**Assigned task:**
Decide whether each statement below agrees with the Broadway and Kafka guide that follows. Answer yes or no for each, and quote the words of the guide that decide it.
(a) BroadwayKafka is a connector provided by Dashbit.
(b) Each record published to a topic/partition is delivered to every consumer instance in a consumer group.
(c) The example command for creating a new stream sets five partitions.

**** Source extract

Apache Kafka
Kafka is a distributed streaming platform that has three key capabilities:
- Publish and subscribe to streams of records
- Store streams of records in a fault-tolerant durable way
- Process streams of records as they occur
Getting Started
In order to use Broadway with Kafka, we need to:
- Create a stream of records (or use an existing one)
- Configure your Elixir project to use Broadway
- Define your pipeline configuration
- Implement Broadway callbacks
- Run the Broadway pipeline
Create a stream of records (or use an existing one)
In case you don't have Kafka installed yet, please follow the instructions on Kafka's Quickstart for a clean installation. After initializing Kafka, you can create a new stream by running:
$ kafka-topics --create --zookeeper localhost:2181 --partitions 3 --topic test
Configure your Elixir project to use Broadway
This guide describes the steps necessary to integrate Broadway with Kafka using BroadwayKafka, which is a Broadway Kafka Connector provided by Dashbit.
BroadwayKafka can subscribe to one or more topics and process streams of records using Kafka's Consumer API.
Each GenStage producer initialized by BroadwayKafka will be available as a consumer, all registered using the same self-labeled consumer group. Each record published to a topic/partition will be delivered to one consumer instance within each consumer group.
Bear in mind that a topic/partition can be assigned to any consumer instance that has been subscribed using the same consumer group, i.e, any Broadway instance or application running on any machine connected to the Kafka cluster.
Starting a new project
Create a new project running:
$ mix new my_app --sup
The --sup
flag instructs Elixir to generate an application with a supervision tree.
Setting up dependencies
Add :broadway_kafka
to the list of dependencies in mix.exs
:
def deps do
[
...

********
**** Information provided

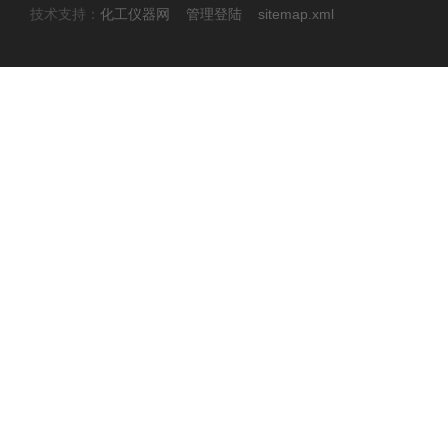
技术支持：
化工仪器网
管理登陆
sitemap.xml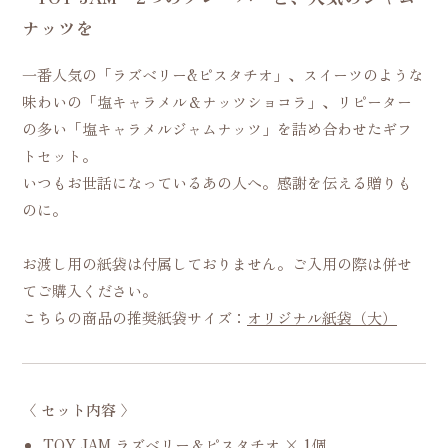
ナッツを
一番人気の「ラズベリー&ピスタチオ」、スイーツのような
味わいの「塩キャラメル＆ナッツショコラ」、リピーター
の多い「塩キャラメルジャムナッツ」を詰め合わせたギフ
トセット。
いつもお世話になっているあの人へ。感謝を伝える贈りも
のに。
お渡し用の紙袋は付属しておりません。ご入用の際は併せ
てご購入ください。
こちらの商品の推奨紙袋サイズ：
オリジナル紙袋（大）
〈 セット内容 〉
TOY JAM ラズベリー＆ピスタチオ
× 1個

********

**Reply:**
(a) Yes: "which is a Broadway Kafka Connector provided by Dashbit"
(b) No: "Each record published to a topic/partition will be delivered to one consumer instance within each consumer group."
(c) No: "--partitions 3"